Flights operated by these countries to and from Doha have been cancelled and borders shut, causing a panic in import-dependent Qatar where supermarkets were reported to be running out of food as residents stockpiled provisions.

The tiny kingdom with a population of about 2.2 million relies on foreign labor to sustain its economy. It is the largest producer of liquefied natural gas, accounting for about one-third of global supply.

A Filipino who works as a development officer for the Qatari government fears the Philippine decree could cause job losses for his countrymen in the Gulf country. Qatari companies in Egypt have already implemented "massive terminations" in the wake of the crisis.

"The Philippines' reaction to suspend may be a bit too early," said the overseas worker, who declined to be named out of fears his comments would be used against him.

The governments of Muslim-majority Indonesia and Malaysia that enjoy warm relations with Qatar said that while the situation appeared to be under control, they were monitoring developments closely.

The Indonesian embassy in Doha assured its 40,000 nationals in Qatar that "anticipatory measures" have been taken and asked them to remain calm. The country's transport authorities are assisting passengers who had bought tickets from Qatar Airways for pilgrimage tours to the holy city of Mecca in Saudi Arabia to change their flights to other airlines.

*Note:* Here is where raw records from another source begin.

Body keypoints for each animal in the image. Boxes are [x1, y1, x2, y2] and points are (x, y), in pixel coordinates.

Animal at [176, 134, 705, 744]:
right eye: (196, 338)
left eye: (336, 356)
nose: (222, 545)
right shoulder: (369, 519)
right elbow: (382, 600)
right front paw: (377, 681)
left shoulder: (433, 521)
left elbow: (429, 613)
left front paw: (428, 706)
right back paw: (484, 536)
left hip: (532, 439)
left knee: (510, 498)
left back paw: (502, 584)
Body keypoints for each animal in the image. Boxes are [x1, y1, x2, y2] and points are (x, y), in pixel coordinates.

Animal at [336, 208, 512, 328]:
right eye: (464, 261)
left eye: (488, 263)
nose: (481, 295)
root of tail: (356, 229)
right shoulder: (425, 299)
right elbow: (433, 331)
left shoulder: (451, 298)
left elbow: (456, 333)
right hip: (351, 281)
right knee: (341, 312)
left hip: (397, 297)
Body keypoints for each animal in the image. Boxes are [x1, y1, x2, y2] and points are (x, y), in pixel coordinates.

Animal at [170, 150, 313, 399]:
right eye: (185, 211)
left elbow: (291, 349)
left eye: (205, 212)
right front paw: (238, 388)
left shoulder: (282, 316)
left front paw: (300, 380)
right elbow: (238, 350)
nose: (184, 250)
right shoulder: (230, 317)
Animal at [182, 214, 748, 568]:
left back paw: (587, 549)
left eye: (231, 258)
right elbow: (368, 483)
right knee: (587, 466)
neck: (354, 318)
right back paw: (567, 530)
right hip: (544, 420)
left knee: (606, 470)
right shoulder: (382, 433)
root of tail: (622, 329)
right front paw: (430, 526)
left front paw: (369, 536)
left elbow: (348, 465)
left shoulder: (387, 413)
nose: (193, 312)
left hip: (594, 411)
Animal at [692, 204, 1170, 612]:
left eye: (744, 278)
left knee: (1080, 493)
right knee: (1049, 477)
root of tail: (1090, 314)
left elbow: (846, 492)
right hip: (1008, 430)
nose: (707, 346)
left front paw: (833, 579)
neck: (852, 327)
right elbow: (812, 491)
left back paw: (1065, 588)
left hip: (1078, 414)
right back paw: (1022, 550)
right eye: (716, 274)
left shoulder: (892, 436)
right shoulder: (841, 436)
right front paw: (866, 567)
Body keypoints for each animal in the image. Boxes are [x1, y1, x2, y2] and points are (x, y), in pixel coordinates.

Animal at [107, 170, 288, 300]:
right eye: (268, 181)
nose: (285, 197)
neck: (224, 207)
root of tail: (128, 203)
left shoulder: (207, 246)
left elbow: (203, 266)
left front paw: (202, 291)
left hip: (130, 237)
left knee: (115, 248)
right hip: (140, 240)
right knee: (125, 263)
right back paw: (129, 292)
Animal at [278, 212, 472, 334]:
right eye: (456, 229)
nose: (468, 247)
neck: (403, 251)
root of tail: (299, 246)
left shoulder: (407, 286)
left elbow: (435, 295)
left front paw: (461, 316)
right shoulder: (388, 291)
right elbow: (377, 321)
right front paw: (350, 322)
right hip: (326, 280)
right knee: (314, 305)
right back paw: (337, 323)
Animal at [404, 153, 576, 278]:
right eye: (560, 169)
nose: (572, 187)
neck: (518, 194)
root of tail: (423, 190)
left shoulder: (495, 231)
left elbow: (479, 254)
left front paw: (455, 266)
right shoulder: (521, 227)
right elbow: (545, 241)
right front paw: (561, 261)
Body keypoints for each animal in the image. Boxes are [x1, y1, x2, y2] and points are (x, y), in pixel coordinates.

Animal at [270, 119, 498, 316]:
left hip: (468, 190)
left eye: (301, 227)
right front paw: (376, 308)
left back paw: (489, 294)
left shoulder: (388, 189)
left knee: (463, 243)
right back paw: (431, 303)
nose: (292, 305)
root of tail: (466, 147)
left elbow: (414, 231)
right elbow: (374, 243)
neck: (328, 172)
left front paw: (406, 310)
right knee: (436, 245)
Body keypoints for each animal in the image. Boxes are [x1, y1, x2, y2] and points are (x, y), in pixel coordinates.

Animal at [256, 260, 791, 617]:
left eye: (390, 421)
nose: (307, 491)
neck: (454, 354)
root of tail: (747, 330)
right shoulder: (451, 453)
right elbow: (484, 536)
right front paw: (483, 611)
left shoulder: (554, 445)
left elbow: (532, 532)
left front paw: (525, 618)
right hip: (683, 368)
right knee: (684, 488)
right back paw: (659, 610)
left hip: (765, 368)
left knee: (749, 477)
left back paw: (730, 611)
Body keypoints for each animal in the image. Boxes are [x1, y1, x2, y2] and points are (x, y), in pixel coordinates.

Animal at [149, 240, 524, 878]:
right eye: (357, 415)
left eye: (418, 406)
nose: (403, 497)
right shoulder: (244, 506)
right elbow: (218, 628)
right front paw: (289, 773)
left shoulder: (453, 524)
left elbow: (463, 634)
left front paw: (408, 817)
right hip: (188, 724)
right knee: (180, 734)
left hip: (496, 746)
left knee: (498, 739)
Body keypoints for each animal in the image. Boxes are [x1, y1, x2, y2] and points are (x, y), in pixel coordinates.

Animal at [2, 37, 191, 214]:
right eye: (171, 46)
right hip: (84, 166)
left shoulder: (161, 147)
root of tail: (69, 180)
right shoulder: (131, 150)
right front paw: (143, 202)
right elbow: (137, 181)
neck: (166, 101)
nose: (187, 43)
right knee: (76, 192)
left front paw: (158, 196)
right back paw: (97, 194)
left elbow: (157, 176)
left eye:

Jakarta is also considering giving the landing slots allocated for the Qatari national flag carrier to other Gulf airlines such as Emirates Airline and Etihad Airways to minimize the impact on tourist arrivals.

Arief Yahya, Indonesia's tourism minister, said around 50,000 from the Middle East may cancel planned visits to Indonesia this year due to the travel ban on Qatar Airways. The figure is more than a quarter of total visitors from the region last year.

Immediate pain

So far, the immediate impact of the crisis has already been felt by companies that have business dealings in Qatar.

Shares of Indosat Ooredoo, Indonesia's mobile telecommunications operator, fell by 8.6% from Monday's close to end at 6,100 rupiah ($0.46) on Wednesday. The group is 65% controlled by Ooredo, Qatar's communications company.

In Malaysia, oil and gas company Serba Dinamik said its operations in Qatar were not affected and that it saw opportunities as contractors began to pull out of the country. Even so, shares in the company which provides engineering services in Qatar have dropped by 8% since Monday.

CIMB Investment Bank said in a research note on Tuesday that companies with exposure in Qatar could be affected by disruptions in job progress, payment and the shipment of goods. The brokerage said civil contractor, WCT Holdings, has substantial work orders in the Gulf region. About two-thirds of the company's trade receivables of 790 million ringgit ($185 million) in the first quarter of fiscal 2017 were attributed to the region, including the Lusail real estate development project in Doha.

Other Malaysian companies with business in Qatar include national oil company Petronas and Malaysia Airports Holdings, which recently secured an extension to a 192 million ringgit contract to manage the Hamad International Airport.

Singapore's Keppel Corp., which employs some 1,800 workers at a solid waste management and wastewater treatment facilities as well as a shipyard in Qatar, said operations are proceeding as normal. 

Staff writers Mikhail Flores in Manila, Erwida Maulia in Jakarta and Justina Lee in Singapore contributed to this article.